### KUTIPAN SUMBER
Pertama, dari segi pengembangan ilmu pengetahuan dan teknologi
yang dikembangkan diperguruan tinggi umum. Pengetahuan dan teknologi banyak
memberikan sumbangan bagi isi kurikulum serta proses pembelajaran. Jenis
pengetahuan yang dikembangkan di perguruan tinggi akan mempengaruhi isi pelajaran
yang akan dikembangkan dalam kurikulum. Perkembangan teknologi selain menjadi
isi kurikulum juga mendukung pengembangan alat bantu dan media pendidikan.
Kedua, dari segi pengembangan ilmu pendidikan dan keguruan
serta penyiapan guru-guru Lembaga Pendidikan Tenaga Kependidikan (LPTK, seperti
IKIP, FKIP, STKIP). Kurikulum Lembaga Pendidikan Tenaga Kependidikan juga
mempengaruhi pengembangan kurikulum, terutama melalui penguasaan ilmu dan
kemampuan keguruan dari guru-guru yang dihasilkannya.
Pengusaan
keilmuan, baik ilmu pendidikan maupun ilmu bidang studi serta kemampuan
mengajar dari guru-guru akan sangat mempengaruhi pengembangan dan implementasi
kurikulum di sekolah. Guru-guru yang mengajar pada berbagai jenjang dan jenis
sekolah yang ada dewasa ni, umumnya disiapkan oleh LPTK melalui berbagai
program, yaitu program diploma dan sarjana. Pada Sekolah Dasar masih banyak
guru berlatar belakang pendidikan SPG dan SGO, tetapi secara berangsur-angsur
mereka mengikuti peningkatan kompetensi dan kualifikasi pendidikan guru melalui
program diploma dan sarjana.
2.
Masyarakat
Sekolah
merupakan bagian dari masyarakat, yang diantaranya bertugas mempersiapkan anak
didik untuk dapat hidup secara bermatabat di masyarakat. Sebagai bagian dan
agen masyarakat, sekolah sangat dipengaruhi oleh lingkungan masyarakat di
tempat sekolah tersebut berada. Isi kurikulum hendaknya mencerminkan kondisi
masyarakat penggunanya serta upaya memenuhi kebutuhan dan tuntutan mereka.

Data intrinsik dan pose kamera:
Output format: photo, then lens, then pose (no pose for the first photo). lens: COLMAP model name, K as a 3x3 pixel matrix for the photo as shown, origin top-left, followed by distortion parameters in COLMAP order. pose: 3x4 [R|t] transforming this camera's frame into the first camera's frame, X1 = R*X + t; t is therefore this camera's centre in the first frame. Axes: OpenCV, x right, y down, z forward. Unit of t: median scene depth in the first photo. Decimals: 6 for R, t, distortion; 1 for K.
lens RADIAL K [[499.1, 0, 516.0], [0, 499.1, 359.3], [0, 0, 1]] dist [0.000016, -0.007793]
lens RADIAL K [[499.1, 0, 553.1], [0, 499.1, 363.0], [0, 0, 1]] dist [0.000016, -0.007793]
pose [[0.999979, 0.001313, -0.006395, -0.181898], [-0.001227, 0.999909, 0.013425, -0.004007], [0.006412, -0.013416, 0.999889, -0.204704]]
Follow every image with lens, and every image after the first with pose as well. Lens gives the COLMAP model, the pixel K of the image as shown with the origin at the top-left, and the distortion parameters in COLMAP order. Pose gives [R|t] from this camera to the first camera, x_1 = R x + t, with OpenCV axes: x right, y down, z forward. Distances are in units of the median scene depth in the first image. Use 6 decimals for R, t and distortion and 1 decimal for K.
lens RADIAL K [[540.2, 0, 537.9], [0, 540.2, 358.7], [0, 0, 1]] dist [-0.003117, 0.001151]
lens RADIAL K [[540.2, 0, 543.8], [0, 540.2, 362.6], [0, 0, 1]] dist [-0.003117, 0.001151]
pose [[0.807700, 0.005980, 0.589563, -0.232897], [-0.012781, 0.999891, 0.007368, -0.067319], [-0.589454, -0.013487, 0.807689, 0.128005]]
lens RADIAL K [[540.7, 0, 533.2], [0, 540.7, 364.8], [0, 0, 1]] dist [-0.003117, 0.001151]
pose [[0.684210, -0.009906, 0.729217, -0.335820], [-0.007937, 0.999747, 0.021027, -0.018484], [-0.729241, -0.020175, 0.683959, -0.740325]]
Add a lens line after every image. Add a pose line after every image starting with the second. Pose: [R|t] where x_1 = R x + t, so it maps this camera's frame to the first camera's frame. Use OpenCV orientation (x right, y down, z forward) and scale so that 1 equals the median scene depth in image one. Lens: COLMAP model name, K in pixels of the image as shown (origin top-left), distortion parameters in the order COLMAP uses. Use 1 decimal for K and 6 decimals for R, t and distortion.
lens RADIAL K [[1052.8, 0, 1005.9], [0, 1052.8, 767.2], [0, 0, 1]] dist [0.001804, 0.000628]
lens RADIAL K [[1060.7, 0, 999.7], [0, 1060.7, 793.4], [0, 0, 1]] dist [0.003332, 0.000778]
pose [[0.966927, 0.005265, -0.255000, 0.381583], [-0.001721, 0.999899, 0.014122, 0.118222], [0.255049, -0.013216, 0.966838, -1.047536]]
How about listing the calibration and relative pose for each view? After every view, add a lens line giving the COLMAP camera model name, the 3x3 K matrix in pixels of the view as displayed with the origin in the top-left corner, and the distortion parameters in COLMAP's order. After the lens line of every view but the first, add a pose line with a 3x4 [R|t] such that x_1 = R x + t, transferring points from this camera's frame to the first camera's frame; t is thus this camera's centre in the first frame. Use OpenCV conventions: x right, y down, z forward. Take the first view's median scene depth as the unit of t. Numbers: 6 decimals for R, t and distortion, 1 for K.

### SOAL LATIHAN
1 > Perbarui bagian teks tentang pengembangan kurikulum, mulai dari "Pertama, dari segi" dan berakhir pada "guru-guru yang dihasilkannya.", lalu ganti "Lembaga Pendidikan Tenaga Kependidikan" dengan "Lembaga Pendidikan Guru".
2 > Tuliskan lanjutan teks tentang pengembangan kurikulum setelah kalimat terakhirnya.

### KUNCI JAWABAN
1 >
Pertama, dari segi pengembangan ilmu pengetahuan dan teknologi
yang dikembangkan diperguruan tinggi umum. Pengetahuan dan teknologi banyak
memberikan sumbangan bagi isi kurikulum serta proses pembelajaran. Jenis
pengetahuan yang dikembangkan di perguruan tinggi akan mempengaruhi isi pelajaran
yang akan dikembangkan dalam kurikulum. Perkembangan teknologi selain menjadi
isi kurikulum juga mendukung pengembangan alat bantu dan media pendidikan.
Kedua, dari segi pengembangan ilmu pendidikan dan keguruan
serta penyiapan guru-guru Lembaga Pendidikan Guru (LPTK, seperti
IKIP, FKIP, STKIP). Kurikulum Lembaga Pendidikan Guru juga
mempengaruhi pengembangan kurikulum, terutama melalui penguasaan ilmu dan
kemampuan keguruan dari guru-guru yang dihasilkannya.

2 >
Masyarakat
yang ada di sekitar sekolah mungkin merupakan masyarakat yang homogen atau
heterogen. Sekolah berkewajiban menyerap dan melayani aspirasi-aspirasi yang
ada di masyarakat. Salah satu kekuatan yang ada dalam masyarakat adalah dunia
usaha. Perkembangan dunia usaha yang ada di masyarkat akan mempengaruhi pengembangan
kurikulum. Hal ini karena sekolah tidak hanya sekedar mempersiapkan anak untuk
selesai sekolah, tetapi juga untuk dapat hidup, bekerja, dan berusaha. Jenis
pekerjaan yang ada di masyarakat berimplikasi pada kurikulum yang dikembangkan
dan digunakan sekolah.
3.
Sistem Nilai
Dalam
kehidupan bermasyarakat terdapat sistem nilai, baik nilai moral, keagamaan,
sosial, budaya maupun nilai politis. Sekolah sebagai lembaga masyarakat juga
bertangung jawab dalam pemeliharaan dan pewarisan nilai-nilai positif yang
tumbuh di masyarakat.
Sistem
nilai yang akan dipelihara dan diteruskan tersebut harus terintegrasikan dalam
kurikulum. Persoalannya bagi pengembang kurikulum ialah nilai yang ada di
masyarakat itu tidak hanya satu. Masyarakat umumnya heterogen, terdiri dari
berbagai kelompok etnis, kelompok vokasional, kelompok intelek, kelompok
sosial, dan kelompok spritual keagamaan, yang masing-masing kelompok itu
memiliki nilai khas dan tidak sama. Dalam masyarakat juga terdapat aspek-aspek
sosial, ekonomi, politk, fisik, estetika, etika, religius, dan sebagainya.
Aspek-aspek tersebut sering juga mengandung nilai-nilai yang berbeda.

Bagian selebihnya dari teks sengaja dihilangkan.